Plant breeding is quite an old process used in agriculture, and scientists and farmers alike have been using plant breeding methods in creating plants with unique and beneficial qualities, for example, the ability to tolerate drought.
Scientists started utilizing biotechnology, which is a genetic manipulation that transfers beneficial genes into plants. This opens new opportunities and allows for greater efficiency to improve crops. This includes genetic modification produces GMO (genetically modified organisms) and GM seed (genetically modified seed).
With the increase in the production of GM crops, a GMO test helps establish the nature and safety of a product and guarantees its compliance with labeling and import guidelines for GM food and feed.
The Development of Genetically Modified Seeds
Plant scientists distinguish genes that have the characteristic to improve a crop. They make a copy of the potentially beneficial gene and add it into the DNA of a plant.
This GMO testing usually takes years to complete to make sure that the GM seed is as safe and beneficial to farmers as its unprocessed counterpart.
Over five countries grow, field-test, and import GMOs. The GMO regulations are different from one country to another. The popular varieties of GMOs available across the globe include:
- Corn (Maize)
- Sugar Beets
What Are the Advantages of Growing Genetically Modified Crops?
- It helps conserve natural habitats: Farmers benefit from GM seeds by meeting the rising demand to produce enough crops and use their arable lands most efficiently. This also results in the preservation of nearby plants.
- Makes the most of natural resources: Genetically modified organisms promote the no-till farming technique that helps keep the nutrients and moisture in the soil. This technique also helps in reducing greenhouse gas emissions and fuel demands. In other instances, GM corn crops aid the harvests in areas that are affected by drought and with limited water resources.
- Helps combat pests and diseases: There are crops that have been genetically modified to resist plant-specific diseases and pests that can leave a field in ruins. Modified plants that are able to protect their roots from pest damage utilize water efficiently compared to plants with damaged roots.
- Provides farmers with more options: Every growing environment of crops is unique and presents different challenges and concerns for farmers. When farmers use GMOs in combination with other agricultural methods, the result is another means to preserve natural resources and address certain challenges.
- Can cut down the use of pesticides: GMO crops enable farmers to use fewer pesticides on their arable lands, which means less toxic on the fields. The reason is that the crops are modified to enable the targeted use of pesticides and herbicides, resulting in greater pest resistance.

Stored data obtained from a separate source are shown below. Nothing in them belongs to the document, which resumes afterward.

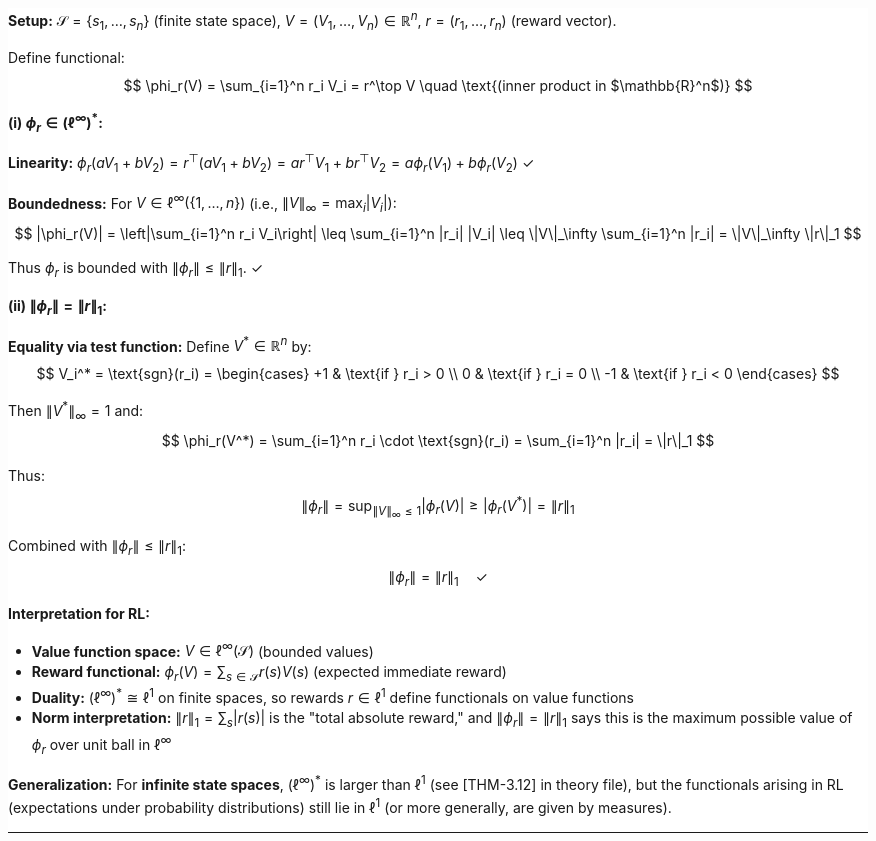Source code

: **Setup:** $\mathcal{S} = \{s_1, \ldots, s_n\}$ (finite state space), $V = (V_1, \ldots, V_n) \in \mathbb{R}^n$, $r = (r_1, \ldots, r_n)$ (reward vector).

Define functional:
$$
\phi_r(V) = \sum_{i=1}^n r_i V_i = r^\top V \quad \text{(inner product in $\mathbb{R}^n$)}
$$

**(i) $\phi_r \in (\ell^\infty)^*$:**

**Linearity:** $\phi_r(aV_1 + bV_2) = r^\top(aV_1 + bV_2) = ar^\top V_1 + br^\top V_2 = a\phi_r(V_1) + b\phi_r(V_2)$ ✓

**Boundedness:** For $V \in \ell^\infty(\{1, \ldots, n\})$ (i.e., $\|V\|_\infty = \max_i |V_i|$):
$$
|\phi_r(V)| = \left|\sum_{i=1}^n r_i V_i\right| \leq \sum_{i=1}^n |r_i| |V_i| \leq \|V\|_\infty \sum_{i=1}^n |r_i| = \|V\|_\infty \|r\|_1
$$

Thus $\phi_r$ is bounded with $\|\phi_r\| \leq \|r\|_1$. ✓

**(ii) $\|\phi_r\| = \|r\|_1$:**

**Equality via test function:** Define $V^* \in \mathbb{R}^n$ by:
$$
V_i^* = \text{sgn}(r_i) = \begin{cases} +1 & \text{if } r_i > 0 \\ 0 & \text{if } r_i = 0 \\ -1 & \text{if } r_i < 0 \end{cases}
$$

Then $\|V^*\|_\infty = 1$ and:
$$
\phi_r(V^*) = \sum_{i=1}^n r_i \cdot \text{sgn}(r_i) = \sum_{i=1}^n |r_i| = \|r\|_1
$$

Thus:
$$
\|\phi_r\| = \sup_{\|V\|_\infty \leq 1} |\phi_r(V)| \geq |\phi_r(V^*)| = \|r\|_1
$$

Combined with $\|\phi_r\| \leq \|r\|_1$:
$$
\|\phi_r\| = \|r\|_1 \quad \checkmark
$$

**Interpretation for RL:**

- **Value function space:** $V \in \ell^\infty(\mathcal{S})$ (bounded values)
- **Reward functional:** $\phi_r(V) = \sum_{s \in \mathcal{S}} r(s) V(s)$ (expected immediate reward)
- **Duality:** $(\ell^\infty)^* \cong \ell^1$ on finite spaces, so rewards $r \in \ell^1$ define functionals on value functions
- **Norm interpretation:** $\|r\|_1 = \sum_s |r(s)|$ is the "total absolute reward," and $\|\phi_r\| = \|r\|_1$ says this is the maximum possible value of $\phi_r$ over unit ball in $\ell^\infty$

**Generalization:** For **infinite state spaces**, $(\ell^\infty)^*$ is larger than $\ell^1$ (see [THM-3.12] in theory file), but the functionals arising in RL (expectations under probability distributions) still lie in $\ell^1$ (or more generally, are given by measures).

---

Genetically modified plants can also fight off encroaching weeds much better.
- GMOs can help humans adapt to population growth and climate change: The ever-changing global conditions have put intense pressure on the farming industry to satisfy a large population. Many croplands experience extreme levels of drought. Other areas experience invasive pests and plant diseases that affect food production severely.
Biotechnology, in the form of GMO, helps people grow crop varieties that are more resilient and thrive well in changing conditions. There are many GMOs today that aid people meet various challenges, together with the use of modern agricultural techniques and new biologicals.
- Food products that contain GM ingredients are safe: Multiple scientific studies revealed that there is no evidence showing that GMOs cause negative effects in both livestock and humans.
A study of more than 29 years of productivity and health statistics of livestock arrived at the conclusion that genetically modified feed is nutritious and safe as non-GM in every way.
Before they are available on the market, GMOs undergo some testing for allergen potential and safety. In many countries, GM food products are tested more rigorously than conventional plant breeds.
The process can take up to 10 years, including assessments of potential risks to humans, livestock, wildlife, and the environment.
Part of the GMO test includes protein characterization and analysis as well as nutritional analysis. During these analyses, researchers and scientists examine the peptides and proteins that have manifested in the genetically modified organism using bioengineering techniques and make a comparison to the original.
This helps the experts to distinguish new proteins that the GM crop has exhibited. With that, they determine if those proteins could bring about an adverse effect, for example, trigger an allergic reaction.
The GMO testing market has been growing rapidly over the past few years. This is because it addresses many factors such as the evolution in agriculture technology, mandatory labeling in many countries, huge investments in biotechnology, diverse production of GM processed foods, and the need to guarantee safe and ample nutrition.